Paul Fuller is the gun dog columnist for Northwoods Sporting Journal. The Journal has granted permission to re-print Paul’s articles. Thank you Northwoods Sporting Journal.
Today, there is a plethora of training information available for the pointing dog enthusiast. Books, DVDS, YouTube all offer instruction for training a pointing dog. Do you ever wonder how long these training methods have been used? I’ve read that there is a 200 year- old written document on how to train a pointing dog. I haven’t seen 200 year old documents; however, I do have books almost 100 years old on pointing dog training. Simply for fun, let’s examine a few of the methods used 100 years ago.
First, we must recognize that, 100 years ago, all training was done on wild birds. Birds were not “pen raised” for training until after World War II. Recognizing the plentiful populations of wild game birds, trainers of 100 years ago or more, often allowed dogs to self-hunt their first year. It was popular to take a pup to a farmer and allow the pup to run wild and then pick-up the dog around twelve months of age. Er Shelley, the pre-eminent pointing dog trainer in the very early 1900s, said that a pointing dog will train itself 90% if allowed to run freely during its first year. Shelley felt that a pup would learn quickly that a bird must be pointed since it wasn’t possible to catch a wild bird. At one year of age, the only training remaining was steady to wing and shot and obedience training.
Another major change from today is that 100 years ago pointing dogs were taught to lie down for the flush and shot rather than stand still. I’ve asked many pro trainers when the change was made from lying down to standing and no one has ever been able to tell me positively. The best guess is that trainers began changing in the late 1920s. If a reader has a more accurate answer, please email me. My email address is below. How were pointing dogs taught to lie down? They were whipped with a buggy whip.

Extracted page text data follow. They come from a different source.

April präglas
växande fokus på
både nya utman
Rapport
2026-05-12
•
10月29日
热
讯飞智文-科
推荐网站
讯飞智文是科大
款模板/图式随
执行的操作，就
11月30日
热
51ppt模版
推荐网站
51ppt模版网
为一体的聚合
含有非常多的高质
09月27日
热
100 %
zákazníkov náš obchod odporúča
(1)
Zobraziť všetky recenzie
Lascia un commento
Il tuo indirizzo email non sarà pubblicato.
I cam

And speaking of harsh training, wide ranging dogs were often peppered with bird shot if not responding properly to commands. Today, we use a much more humane tool…the e-collar. The e-collar, however, can be as, or even more, cruel as bird shot if not used correctly.
One tool that is as popular today as 100 years ago is the check-cord. It’s basic, easy to use and works wonders. Old time trainers used a check-cord for early obedience, yard training, staunchness and steadiness. Long live the check-cord.

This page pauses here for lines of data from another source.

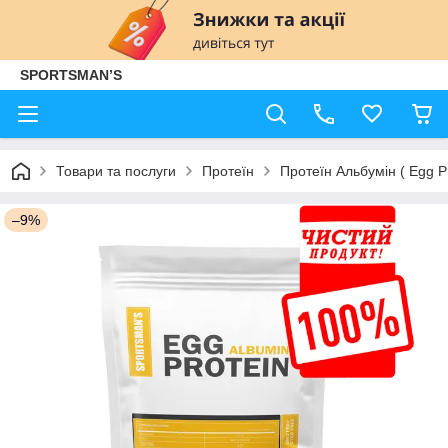
SPORTSMAN’S
Товари та послуги
Протеїн
Протеїн Альбумін ( Egg P
–9%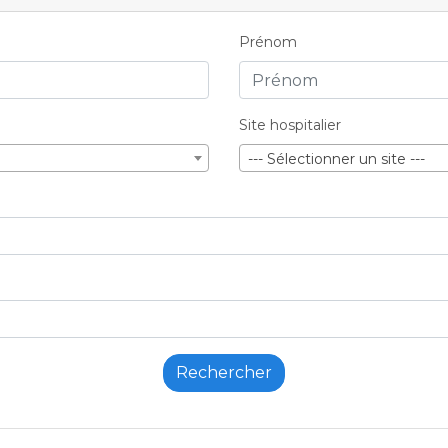
Prénom
Site hospitalier
--- Sélectionner un site ---
Rechercher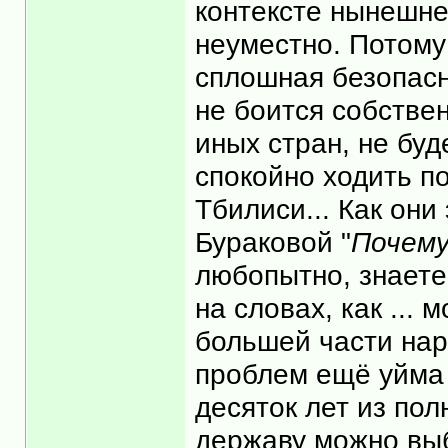
контексте нынешней
неуместно. Потому 
сплошная безопасно
не боится собствен
иных стран, не бу
спокойно ходить п
Тбилиси... Как они
Бураковой "
Почему
любопытно, знаете
на словах, как ...
большей части нар
проблем ещё уйма -
десяток лет из пол
державу можно выб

I believe the chain gang was used more 100 years ago than today. Today, I often see professional trainer ads that promote one-on-one training. One hundred years ago, professional trainers had very large kennels and had to train several dogs at once. The philosophy behind the chain gang was that dogs watching other dogs being trained would learn by watching and want to be part of the process. The chain gang was used to teach many different commands.
One training technique that has changed very little is the force-fetch. A man by the name of Sampson is credited with developing the force-fetch in the late 1800s. Today, the pure force-fetch is used by pinching either the ear or the toes. Sampson’s technique used only a toe pinch. The ear pinch was a later development.
One interesting change from 100 years ago is the position of the tail during a point. In photos from 100 years ago, the tail was always pointing straight out rather than pointing up. This is another change that has defied explanation. My guess is that in high stakes field trials, handlers wanted their dogs to more easily see a point and then respect the pointing dog with an honor. The high tail offered better visibility. Of course, then the versatile hunting dogs were introduced from Europe in the mid Twentieth Century and most of them had a cropped tail. Maybe that’s why we’ve never seen a versatile dog running in the National at Ames Plantation.
Hope you enjoyed this piece of bird dog history.